- _Records for this exercise_:
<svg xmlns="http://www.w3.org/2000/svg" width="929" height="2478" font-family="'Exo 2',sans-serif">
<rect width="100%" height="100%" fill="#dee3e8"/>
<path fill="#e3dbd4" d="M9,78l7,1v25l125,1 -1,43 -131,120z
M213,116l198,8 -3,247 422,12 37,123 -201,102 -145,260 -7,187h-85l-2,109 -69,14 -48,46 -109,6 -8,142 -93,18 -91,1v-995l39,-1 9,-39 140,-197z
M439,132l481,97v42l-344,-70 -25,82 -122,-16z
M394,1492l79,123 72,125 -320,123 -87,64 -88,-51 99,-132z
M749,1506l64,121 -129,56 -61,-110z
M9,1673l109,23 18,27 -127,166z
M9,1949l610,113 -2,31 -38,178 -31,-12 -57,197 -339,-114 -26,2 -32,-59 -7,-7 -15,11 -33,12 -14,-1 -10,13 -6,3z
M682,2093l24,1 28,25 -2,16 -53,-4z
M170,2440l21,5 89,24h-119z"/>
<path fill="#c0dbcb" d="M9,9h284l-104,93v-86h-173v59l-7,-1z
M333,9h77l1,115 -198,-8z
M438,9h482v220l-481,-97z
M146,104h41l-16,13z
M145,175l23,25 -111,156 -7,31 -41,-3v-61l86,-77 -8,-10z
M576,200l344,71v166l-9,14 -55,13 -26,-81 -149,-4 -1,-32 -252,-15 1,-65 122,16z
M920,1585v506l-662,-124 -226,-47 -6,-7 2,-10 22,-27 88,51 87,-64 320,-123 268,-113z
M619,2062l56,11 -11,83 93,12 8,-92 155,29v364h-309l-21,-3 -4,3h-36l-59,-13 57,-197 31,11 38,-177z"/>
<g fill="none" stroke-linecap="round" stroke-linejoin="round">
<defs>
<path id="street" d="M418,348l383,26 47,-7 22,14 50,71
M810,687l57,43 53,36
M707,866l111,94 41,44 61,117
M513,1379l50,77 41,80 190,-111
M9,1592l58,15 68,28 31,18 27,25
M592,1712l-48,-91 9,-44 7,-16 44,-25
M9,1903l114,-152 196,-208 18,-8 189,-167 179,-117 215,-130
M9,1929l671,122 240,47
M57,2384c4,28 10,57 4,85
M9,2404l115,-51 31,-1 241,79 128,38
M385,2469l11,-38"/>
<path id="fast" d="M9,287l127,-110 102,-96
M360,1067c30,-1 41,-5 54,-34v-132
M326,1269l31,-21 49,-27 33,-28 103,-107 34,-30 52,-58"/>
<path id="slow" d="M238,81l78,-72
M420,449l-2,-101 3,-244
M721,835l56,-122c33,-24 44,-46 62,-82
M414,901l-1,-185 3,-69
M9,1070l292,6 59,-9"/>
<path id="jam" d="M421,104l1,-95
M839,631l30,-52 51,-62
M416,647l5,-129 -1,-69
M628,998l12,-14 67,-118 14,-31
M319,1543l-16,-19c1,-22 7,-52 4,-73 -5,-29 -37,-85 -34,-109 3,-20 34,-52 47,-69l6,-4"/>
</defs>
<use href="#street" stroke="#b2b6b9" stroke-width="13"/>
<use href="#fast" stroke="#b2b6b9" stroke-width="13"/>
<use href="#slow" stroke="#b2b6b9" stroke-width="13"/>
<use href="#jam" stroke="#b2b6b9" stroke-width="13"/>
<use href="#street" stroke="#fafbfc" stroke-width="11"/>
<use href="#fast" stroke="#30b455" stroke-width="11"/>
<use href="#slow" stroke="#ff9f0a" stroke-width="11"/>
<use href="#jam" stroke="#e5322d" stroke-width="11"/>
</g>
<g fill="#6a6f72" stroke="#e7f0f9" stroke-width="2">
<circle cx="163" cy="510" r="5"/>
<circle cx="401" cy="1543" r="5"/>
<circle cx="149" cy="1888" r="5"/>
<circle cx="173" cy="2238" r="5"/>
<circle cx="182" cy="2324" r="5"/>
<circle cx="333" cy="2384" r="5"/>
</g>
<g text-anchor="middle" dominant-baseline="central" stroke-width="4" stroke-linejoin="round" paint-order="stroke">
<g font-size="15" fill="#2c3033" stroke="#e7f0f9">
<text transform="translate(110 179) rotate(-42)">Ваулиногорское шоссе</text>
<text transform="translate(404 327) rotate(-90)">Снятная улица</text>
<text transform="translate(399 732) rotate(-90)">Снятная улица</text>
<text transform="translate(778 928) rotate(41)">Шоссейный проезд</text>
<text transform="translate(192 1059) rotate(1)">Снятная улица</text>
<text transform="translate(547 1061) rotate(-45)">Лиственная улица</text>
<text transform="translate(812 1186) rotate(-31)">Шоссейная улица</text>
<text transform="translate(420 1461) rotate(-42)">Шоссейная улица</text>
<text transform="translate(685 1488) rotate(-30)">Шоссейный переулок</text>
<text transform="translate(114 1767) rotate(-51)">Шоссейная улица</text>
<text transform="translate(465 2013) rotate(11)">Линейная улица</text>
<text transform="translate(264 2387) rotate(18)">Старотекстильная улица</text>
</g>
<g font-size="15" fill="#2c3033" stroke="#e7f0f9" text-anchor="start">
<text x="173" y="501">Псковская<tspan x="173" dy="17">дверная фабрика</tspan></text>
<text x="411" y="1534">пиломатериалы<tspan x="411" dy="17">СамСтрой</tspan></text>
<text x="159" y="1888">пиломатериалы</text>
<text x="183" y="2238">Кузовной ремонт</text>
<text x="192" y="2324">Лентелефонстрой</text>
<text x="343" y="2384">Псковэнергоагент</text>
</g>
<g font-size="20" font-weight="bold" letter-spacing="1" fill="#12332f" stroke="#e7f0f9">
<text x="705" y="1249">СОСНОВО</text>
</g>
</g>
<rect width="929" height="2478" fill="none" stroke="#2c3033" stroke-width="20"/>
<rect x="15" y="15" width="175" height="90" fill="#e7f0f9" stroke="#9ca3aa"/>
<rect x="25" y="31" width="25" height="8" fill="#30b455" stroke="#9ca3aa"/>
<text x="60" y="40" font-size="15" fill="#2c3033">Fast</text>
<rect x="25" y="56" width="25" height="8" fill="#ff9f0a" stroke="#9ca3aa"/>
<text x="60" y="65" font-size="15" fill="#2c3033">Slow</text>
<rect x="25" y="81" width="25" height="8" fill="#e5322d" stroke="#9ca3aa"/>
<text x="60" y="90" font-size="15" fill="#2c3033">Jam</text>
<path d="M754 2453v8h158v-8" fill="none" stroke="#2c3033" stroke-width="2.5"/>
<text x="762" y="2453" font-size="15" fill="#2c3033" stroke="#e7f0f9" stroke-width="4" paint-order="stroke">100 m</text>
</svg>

- _Task goal_:
Copy out each line of the material that holds the word "Шоссейная".

- _Expected answer_:
<text transform="translate(812 1186) rotate(-31)">Шоссейная улица</text>
<text transform="translate(420 1461) rotate(-42)">Шоссейная улица</text>
<text transform="translate(114 1767) rotate(-51)">Шоссейная улица</text>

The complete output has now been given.